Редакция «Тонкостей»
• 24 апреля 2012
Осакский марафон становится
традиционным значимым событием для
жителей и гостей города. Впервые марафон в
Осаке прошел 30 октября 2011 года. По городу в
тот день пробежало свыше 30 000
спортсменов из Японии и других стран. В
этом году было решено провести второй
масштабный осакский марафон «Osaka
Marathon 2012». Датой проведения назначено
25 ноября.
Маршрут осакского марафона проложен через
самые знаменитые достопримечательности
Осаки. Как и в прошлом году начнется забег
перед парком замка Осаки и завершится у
____________________
◆ **What to produce**
Line by line, transcribe the data exactly.

◆ **Response box**
Редакция «Тонкостей»
• 24 апреля 2012
Осакский марафон становится
традиционным значимым событием для
жителей и гостей города. Впервые марафон в
Осаке прошел 30 октября 2011 года. По городу в
тот день пробежало свыше 30 000
спортсменов из Японии и других стран. В
этом году было решено провести второй
масштабный осакский марафон «Osaka
Marathon 2012». Датой проведения назначено
25 ноября.
Маршрут осакского марафона проложен через
самые знаменитые достопримечательности
Осаки. Как и в прошлом году начнется забег
перед парком замка Осаки и завершится у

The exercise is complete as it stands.